The $3.45 billion spending plan for 1993-94 would be 13.9 percent more than the current $3.04 billion for the state’s public schools.
Robert Leininger, state superintendent of education, said the budget would help make up for state funding deficiencies, but still falls far short of the needs for Illinois public education.
“This is a temporary cure for a chronic disease,” Leininger said. “This state needs a long-range funding plan, one that reverses the trends of declining state share of costs and massive underfunding of mandated programs.”

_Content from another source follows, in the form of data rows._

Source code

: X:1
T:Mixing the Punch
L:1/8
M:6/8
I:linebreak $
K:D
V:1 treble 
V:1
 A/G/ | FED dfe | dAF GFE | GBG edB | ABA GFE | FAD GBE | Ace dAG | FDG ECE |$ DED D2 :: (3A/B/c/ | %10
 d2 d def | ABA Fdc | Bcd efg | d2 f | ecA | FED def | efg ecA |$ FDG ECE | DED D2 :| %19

State school officials were unable to estimate how much more money Chicago or any other individual school district would receive under the proposal.
The budget goes to Gov. Jim Edgar for his consideration. The governor will include school spending as part of his state budget proposal on March 3.
Edgar has said he is sympathetic to the needs of education, but will not be recommending a $400 million-plus increase in state funds. That level of spending increase likely would require a boost in the state income tax rate, and the governor has said he has found no sentiment among state legislators to do that.
The goal of Illinois educators is to raise the state’s share of total elementary and high school funds to at least 50 percent.
Even with a $410 million increase, the state’s share of school funds would go to 36.7 percent from 33.6 percent.
The percentage of state funding for the schools has declined from a high of 48 percent in 1976 to 33 percent in the current year.
Local property taxes make up 58 percent of the budget of an average Illinois school district, though in some Du Page County and north suburban districts the figure is 90 percent and higher because of high property tax bases.
Last November, a proposal for an amendment to the Illinois Constitution that would have required at least half of school funding to come from the state failed by 3 percent to get the necessary 60 percent vote for approval.